Deploying An ML Model on GCP
deployment
engineering
teardown
Introduction
As AI matures, more and more of its pipeline is becoming commoditized. Cloud services have made model deployment close to seamless. In this post, I present a step-by-step tutorial on deploying a ML model on Google Cloud Platform (GCP) by remixing a few well-documented components: Flask, Google App Engine (GAE), Google Cloud Storage, sklearn & AI Platform.
Just a few years ago, training model artifacts was new and exciting. Now, open source packages (Tensorflow, sklearn, etc) have made it accessible in just a few lines of code. In the same way, cloud services (GCP, Azure, AWS) make the deployment of models more straightforward than ever so we can move up the food chain onto the more challenging horizons: interpretability, adoption, A/B testing and more.
- Part I covers a simple Flask web micro-framework application that serves up some text locally, then deployed on the cloud. In this part, we set up a GCP project following Google's documentation. The output is a simple set of static text display.

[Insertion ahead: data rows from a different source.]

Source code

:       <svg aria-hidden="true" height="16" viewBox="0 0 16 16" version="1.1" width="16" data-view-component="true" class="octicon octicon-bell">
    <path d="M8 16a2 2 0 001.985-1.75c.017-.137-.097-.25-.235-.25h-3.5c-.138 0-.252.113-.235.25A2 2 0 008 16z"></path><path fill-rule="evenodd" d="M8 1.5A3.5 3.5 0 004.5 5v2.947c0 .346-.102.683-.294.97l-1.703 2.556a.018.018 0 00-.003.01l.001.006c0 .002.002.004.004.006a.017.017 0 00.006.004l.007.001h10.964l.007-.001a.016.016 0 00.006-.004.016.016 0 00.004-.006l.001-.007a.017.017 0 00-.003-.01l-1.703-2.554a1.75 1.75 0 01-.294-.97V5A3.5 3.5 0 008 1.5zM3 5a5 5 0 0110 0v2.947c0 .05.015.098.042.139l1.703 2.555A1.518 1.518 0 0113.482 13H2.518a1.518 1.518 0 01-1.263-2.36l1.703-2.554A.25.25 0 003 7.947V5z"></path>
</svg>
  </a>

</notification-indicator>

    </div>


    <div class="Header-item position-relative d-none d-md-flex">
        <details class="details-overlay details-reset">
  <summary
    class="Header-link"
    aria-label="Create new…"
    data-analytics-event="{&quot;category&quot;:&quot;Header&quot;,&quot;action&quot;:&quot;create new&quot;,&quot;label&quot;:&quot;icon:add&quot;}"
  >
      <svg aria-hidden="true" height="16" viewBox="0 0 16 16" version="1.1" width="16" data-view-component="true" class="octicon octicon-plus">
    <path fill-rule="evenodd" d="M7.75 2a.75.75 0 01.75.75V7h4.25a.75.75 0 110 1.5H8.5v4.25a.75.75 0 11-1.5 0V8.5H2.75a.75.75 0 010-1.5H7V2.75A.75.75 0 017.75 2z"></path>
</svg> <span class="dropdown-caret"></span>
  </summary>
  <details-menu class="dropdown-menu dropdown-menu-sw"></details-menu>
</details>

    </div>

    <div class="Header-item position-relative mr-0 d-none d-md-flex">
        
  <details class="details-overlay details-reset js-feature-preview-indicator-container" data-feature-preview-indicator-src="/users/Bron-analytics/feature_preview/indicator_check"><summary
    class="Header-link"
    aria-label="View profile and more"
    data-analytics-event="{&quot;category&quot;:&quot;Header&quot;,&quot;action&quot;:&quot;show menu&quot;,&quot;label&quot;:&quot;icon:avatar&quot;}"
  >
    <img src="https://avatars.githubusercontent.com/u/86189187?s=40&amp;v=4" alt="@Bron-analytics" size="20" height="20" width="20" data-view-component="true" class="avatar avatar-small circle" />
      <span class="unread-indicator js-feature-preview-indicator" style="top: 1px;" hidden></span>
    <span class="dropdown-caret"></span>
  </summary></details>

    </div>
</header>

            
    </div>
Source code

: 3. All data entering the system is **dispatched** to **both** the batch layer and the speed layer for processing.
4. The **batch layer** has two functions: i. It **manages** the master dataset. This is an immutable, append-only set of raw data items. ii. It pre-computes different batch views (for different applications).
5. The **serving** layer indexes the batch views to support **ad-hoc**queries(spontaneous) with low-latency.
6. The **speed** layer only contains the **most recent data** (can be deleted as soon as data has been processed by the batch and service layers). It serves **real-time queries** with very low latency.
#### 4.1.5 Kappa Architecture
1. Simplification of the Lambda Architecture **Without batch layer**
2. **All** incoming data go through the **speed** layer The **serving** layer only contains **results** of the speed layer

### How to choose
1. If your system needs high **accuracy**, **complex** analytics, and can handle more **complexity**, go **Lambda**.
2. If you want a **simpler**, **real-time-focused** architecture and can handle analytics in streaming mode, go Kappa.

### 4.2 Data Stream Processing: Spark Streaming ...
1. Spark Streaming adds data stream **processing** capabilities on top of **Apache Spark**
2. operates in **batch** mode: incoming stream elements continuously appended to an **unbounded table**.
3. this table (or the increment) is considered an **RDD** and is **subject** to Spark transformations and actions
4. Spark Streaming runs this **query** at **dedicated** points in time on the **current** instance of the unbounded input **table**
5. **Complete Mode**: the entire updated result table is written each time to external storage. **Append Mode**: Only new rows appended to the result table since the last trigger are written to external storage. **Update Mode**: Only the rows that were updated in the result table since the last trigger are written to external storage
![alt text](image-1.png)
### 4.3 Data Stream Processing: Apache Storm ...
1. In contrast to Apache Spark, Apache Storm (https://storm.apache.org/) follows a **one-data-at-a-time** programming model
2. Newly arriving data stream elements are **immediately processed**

- Part II locally trains an sklearn RandomForestRegressor model on a simple data set. The model artifact is then uploaded to Google Cloud Storage. A model is deployed on Google Cloud's AI Platform and locally called for predictions.
- Part III puts it all together. The web application from Part I is modified to take features as an input and then calls AI Platform to make a prediction and display it.